● Task details:
Where in the listing does the string "lines" appear? Copy every line that holds it.

BEGIN Record extracts

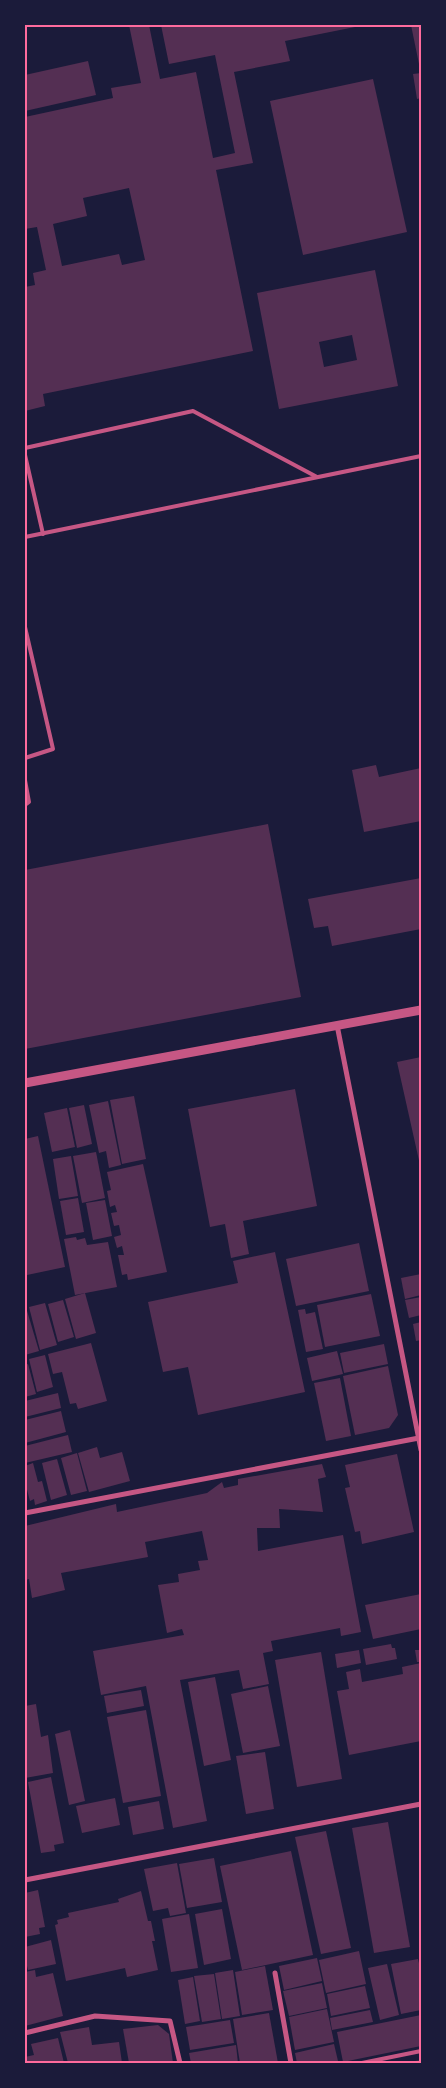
<svg xmlns="http://www.w3.org/2000/svg" width="446" height="2088" viewBox="0 0 446 2088" font-family="Montserrat,sans-serif">
  <style>
    .building { fill: #542f53; fill-rule: evenodd }
    .lines { fill: none; stroke-linecap: round; stroke-linejoin: round }
    .service { stroke: #c65784; stroke-width: 4 }
    .minor { stroke: #c65784; stroke-width: 5 }
    .tertiary { stroke: #c65784; stroke-width: 9 }
    .neatline { fill: none; stroke: #ff6b9d; stroke-width: 2 }
  </style>
  <rect width="100%" height="100%" fill="#1b1b3a"/>
  <g class="building">
    <path d="M 129,25 L 149,25 L 160,79 L 196,72 L 213,158 L 235,153 L 215,55 L 169,64 L 161,25 L 360,26 L 285,41 L 290,61 L 234,72 L 253,163 L 216,170 L 253,351 L 43,394 L 45,406 L 25,411 L 25,287 L 35,285 L 33,273 L 46,270 L 37,227 L 25,229 L 25,117 L 113,98 L 111,88 L 141,83 ZM 129,188 L 145,260 L 122,265 L 119,254 L 62,266 L 53,224 L 87,216 L 83,198 Z"/>
    <path d="M 411,25 L 421,25 L 421,64 L 419,64 Z"/>
    <path d="M 88,61 L 96,95 L 25,111 L 25,75 Z"/>
    <path d="M 421,73 L 421,98 L 417,99 L 413,74 Z"/>
    <path d="M 373,79 L 407,232 L 303,255 L 270,101 Z"/>
    <path d="M 375,270 L 398,386 L 279,409 L 257,293 ZM 352,335 L 357,360 L 324,367 L 319,342 Z"/>
    <path d="M 376,765 L 379,777 L 421,768 L 421,821 L 364,832 L 352,770 Z"/>
    <path d="M 268,824 L 301,997 L 25,1049 L 25,870 Z"/>
    <path d="M 421,878 L 421,929 L 332,946 L 328,926 L 314,928 L 308,899 Z"/>
    <path d="M 421,1057 L 421,1164 L 420,1165 L 397,1062 Z"/>
    <path d="M 295,1089 L 317,1206 L 243,1221 L 249,1254 L 231,1258 L 225,1224 L 210,1227 L 188,1109 Z"/>
    <path d="M 134,1096 L 146,1159 L 122,1164 L 110,1100 Z"/>
    <path d="M 108,1101 L 121,1165 L 109,1168 L 106,1151 L 99,1153 L 89,1105 Z"/>
    <path d="M 84,1105 L 92,1144 L 77,1148 L 69,1108 Z"/>
    <path d="M 67,1108 L 75,1147 L 52,1152 L 44,1113 Z"/>
    <path d="M 38,1136 L 65,1267 L 27,1275 L 25,1266 L 25,1139 Z"/>
    <path d="M 96,1152 L 105,1198 L 82,1203 L 73,1156 Z"/>
    <path d="M 71,1156 L 78,1196 L 59,1199 L 53,1159 Z"/>
    <path d="M 143,1164 L 167,1272 L 128,1280 L 127,1274 L 122,1275 L 118,1255 L 124,1255 L 122,1246 L 117,1248 L 114,1237 L 121,1235 L 119,1225 L 114,1226 L 111,1213 L 117,1212 L 115,1205 L 110,1207 L 107,1191 L 111,1190 L 107,1172 Z"/>
    <path d="M 78,1198 L 84,1232 L 66,1235 L 60,1201 Z"/>
    <path d="M 105,1200 L 112,1236 L 93,1240 L 86,1203 Z"/>
    <path d="M 76,1237 L 77,1240 L 85,1238 L 87,1245 L 108,1242 L 117,1287 L 75,1295 L 64,1239 Z"/>
    <path d="M 359,1243 L 369,1291 L 296,1306 L 286,1259 Z"/>
    <path d="M 275,1252 L 305,1392 L 198,1415 L 188,1367 L 163,1372 L 148,1302 L 238,1283 L 233,1261 Z"/>
    <path d="M 421,1274 L 421,1295 L 405,1299 L 401,1278 Z"/>
    <path d="M 85,1293 L 96,1333 L 76,1339 L 65,1299 Z"/>
    <path d="M 371,1294 L 380,1336 L 325,1347 L 317,1305 Z"/>
    <path d="M 421,1297 L 421,1315 L 409,1318 L 405,1300 Z"/>
    <path d="M 63,1300 L 74,1337 L 58,1342 L 48,1304 Z"/>
    <path d="M 45,1303 L 57,1345 L 40,1350 L 29,1307 Z"/>
    <path d="M 25,1304 L 39,1351 L 25,1355 Z"/>
    <path d="M 305,1309 L 306,1314 L 315,1312 L 323,1349 L 306,1352 L 298,1310 Z"/>
    <path d="M 421,1322 L 421,1340 L 416,1341 L 413,1324 Z"/>
    <path d="M 91,1343 L 107,1401 L 78,1409 L 76,1403 L 70,1404 L 62,1372 L 53,1374 L 48,1354 Z"/>
    <path d="M 384,1344 L 388,1364 L 344,1373 L 340,1353 Z"/>
    <path d="M 337,1351 L 343,1374 L 312,1381 L 307,1358 Z"/>
    <path d="M 45,1355 L 53,1387 L 37,1392 L 29,1359 Z"/>
    <path d="M 28,1364 L 36,1394 L 25,1397 L 25,1365 Z"/>
    <path d="M 388,1366 L 398,1415 L 389,1428 L 355,1435 L 343,1376 Z"/>
    <path d="M 340,1378 L 351,1436 L 326,1441 L 314,1383 Z"/>
    <path d="M 58,1393 L 61,1408 L 25,1417 L 25,1401 Z"/>
    <path d="M 61,1411 L 66,1432 L 25,1443 L 25,1420 Z"/>
    <path d="M 68,1435 L 72,1452 L 25,1463 L 25,1446 Z"/>
    <path d="M 97,1447 L 100,1458 L 122,1452 L 130,1481 L 89,1492 L 78,1453 Z"/>
    <path d="M 77,1453 L 87,1491 L 71,1495 L 61,1458 Z"/>
    <path d="M 397,1454 L 414,1532 L 362,1544 L 360,1531 L 355,1532 L 345,1488 L 350,1487 L 345,1465 Z"/>
    <path d="M 57,1459 L 67,1495 L 51,1500 L 42,1463 Z"/>
    <path d="M 33,1463 L 38,1482 L 42,1481 L 47,1501 L 35,1505 L 34,1499 L 30,1501 L 25,1482 L 25,1466 Z"/>
    <path d="M 322,1464 L 326,1477 L 318,1479 L 323,1512 L 279,1509 L 280,1528 L 257,1528 L 258,1551 L 343,1535 L 361,1632 L 341,1636 L 340,1628 L 271,1641 L 273,1651 L 263,1653 L 269,1684 L 243,1689 L 239,1670 L 180,1680 L 207,1821 L 173,1828 L 146,1686 L 101,1695 L 93,1651 L 184,1635 L 182,1629 L 167,1633 L 158,1585 L 179,1582 L 178,1574 L 200,1570 L 198,1561 L 208,1560 L 202,1531 L 145,1542 L 148,1557 L 61,1573 L 65,1590 L 32,1598 L 29,1579 L 25,1580 L 25,1526 L 116,1504 L 117,1512 L 207,1493 L 222,1482 L 224,1488 L 238,1485 L 238,1479 Z"/>
    <path d="M 421,1594 L 421,1629 L 373,1639 L 365,1605 Z"/>
    <path d="M 391,1644 L 392,1648 L 395,1648 L 397,1659 L 366,1665 L 363,1649 Z"/>
    <path d="M 359,1650 L 361,1663 L 337,1668 L 335,1654 Z"/>
    <path d="M 415,1650 L 421,1650 L 421,1662 L 417,1662 Z"/>
    <path d="M 321,1652 L 342,1779 L 297,1787 L 275,1660 Z"/>
    <path d="M 421,1663 L 421,1741 L 349,1755 L 337,1691 L 349,1689 L 346,1672 L 360,1669 L 362,1682 L 403,1674 L 402,1667 Z"/>
    <path d="M 215,1677 L 231,1760 L 204,1766 L 188,1682 Z"/>
    <path d="M 268,1686 L 280,1746 L 243,1753 L 231,1694 Z"/>
    <path d="M 141,1690 L 144,1706 L 107,1713 L 104,1696 Z"/>
    <path d="M 36,1704 L 41,1737 L 48,1735 L 53,1773 L 25,1778 L 25,1706 Z"/>
    <path d="M 146,1710 L 161,1796 L 123,1803 L 107,1717 Z"/>
    <path d="M 70,1730 L 85,1801 L 69,1805 L 55,1734 Z"/>
    <path d="M 265,1752 L 274,1809 L 246,1814 L 236,1756 Z"/>
    <path d="M 51,1777 L 64,1843 L 54,1845 L 55,1851 L 41,1853 L 28,1782 Z"/>
    <path d="M 115,1798 L 120,1825 L 82,1833 L 76,1806 Z"/>
    <path d="M 159,1801 L 164,1829 L 133,1835 L 128,1807 Z"/>
    <path d="M 388,1822 L 410,1947 L 374,1953 L 352,1828 Z"/>
    <path d="M 326,1831 L 351,1948 L 321,1954 L 295,1837 Z"/>
    <path d="M 291,1851 L 313,1955 L 242,1970 L 220,1866 Z"/>
    <path d="M 214,1858 L 222,1902 L 187,1908 L 179,1864 Z"/>
    <path d="M 177,1863 L 186,1913 L 170,1916 L 168,1908 L 153,1911 L 144,1869 Z"/>
    <path d="M 38,1890 L 45,1927 L 39,1928 L 40,1934 L 25,1937 L 25,1893 Z"/>
    <path d="M 141,1891 L 148,1921 L 151,1921 L 155,1941 L 152,1941 L 158,1970 L 127,1977 L 125,1968 L 66,1981 L 55,1925 L 58,1924 L 57,1920 L 69,1917 L 68,1913 L 119,1902 L 118,1899 Z"/>
    <path d="M 222,1909 L 231,1959 L 204,1965 L 195,1914 Z"/>
    <path d="M 189,1914 L 198,1968 L 171,1972 L 162,1919 Z"/>
    <path d="M 51,1940 L 56,1964 L 28,1970 L 27,1966 L 25,1966 L 25,1947 Z"/>
    <path d="M 359,1951 L 366,1984 L 326,1993 L 319,1960 Z"/>
    <path d="M 317,1958 L 322,1981 L 284,1990 L 279,1966 Z"/>
    <path d="M 418,1959 L 421,1972 L 421,2010 L 401,2014 L 391,1964 Z"/>
    <path d="M 387,1964 L 399,2015 L 380,2020 L 368,1968 Z"/>
    <path d="M 265,1966 L 273,2010 L 242,2015 L 235,1972 Z"/>
    <path d="M 35,1970 L 36,1977 L 53,1973 L 63,2016 L 25,2026 L 25,1972 Z"/>
    <path d="M 233,1970 L 240,2016 L 222,2019 L 215,1973 Z"/>
    <path d="M 214,1974 L 221,2019 L 202,2022 L 194,1976 Z"/>
    <path d="M 193,1977 L 200,2021 L 185,2024 L 178,1980 Z"/>
    <path d="M 322,1983 L 327,2008 L 289,2016 L 283,1991 Z"/>
    <path d="M 365,1986 L 370,2008 L 331,2016 L 327,1994 Z"/>
    <path d="M 327,2009 L 334,2042 L 295,2050 L 289,2017 Z"/>
    <path d="M 370,2010 L 373,2022 L 332,2030 L 330,2018 Z"/>
    <path d="M 269,2013 L 278,2063 L 240,2063 L 233,2019 Z"/>
    <path d="M 421,2015 L 421,2046 L 343,2062 L 337,2032 Z"/>
    <path d="M 230,2020 L 234,2043 L 190,2050 L 186,2027 Z"/>
    <path d="M 158,2025 L 169,2034 L 173,2063 L 129,2063 L 123,2029 Z"/>
    <path d="M 89,2027 L 92,2045 L 119,2042 L 122,2063 L 68,2063 L 60,2032 Z"/>
    <path d="M 58,2038 L 64,2063 L 25,2063 L 25,2057 L 34,2055 L 31,2044 Z"/>
    <path d="M 334,2044 L 338,2061 L 328,2063 L 297,2063 L 295,2053 Z"/>
    <path d="M 236,2045 L 238,2063 L 191,2063 L 189,2053 Z"/>
    <path d="M 421,2060 L 421,2063 L 409,2063 L 409,2062 Z"/>
  </g>
  <g class="lines">
    <g class="service">
      <path d="M 25,448 L 193,411 L 317,477"/>
      <path d="M 25,455 L 43,534"/>
      <path d="M 25,537 L 421,456"/>
      <path d="M 25,627 L 53,749 L 25,758"/>
      <path d="M 25,780 L 29,802 L 25,805"/>
      <path d="M 362,2063 L 421,2051"/>
    </g>
    <g class="minor">
      <path d="M 337,1025 L 421,1450"/>
      <path d="M 25,1513 L 419,1438"/>
      <path d="M 25,1880 L 421,1804"/>
      <path d="M 275,1973 L 291,2063"/>
      <path d="M 25,2033 L 95,2016 L 170,2021 L 180,2063"/>
    </g>
    <path class="tertiary" d="M 25,1083 L 421,1010"/>
  </g>
  <rect width="446" height="2088" fill="none" stroke="#1b1b3a" stroke-width="52"/>
  <rect x="26" y="26" width="394" height="2036" class="neatline"/>
</svg>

END Record extracts

● Response to this task:
    .lines { fill: none; stroke-linecap: round; stroke-linejoin: round }
  <g class="lines">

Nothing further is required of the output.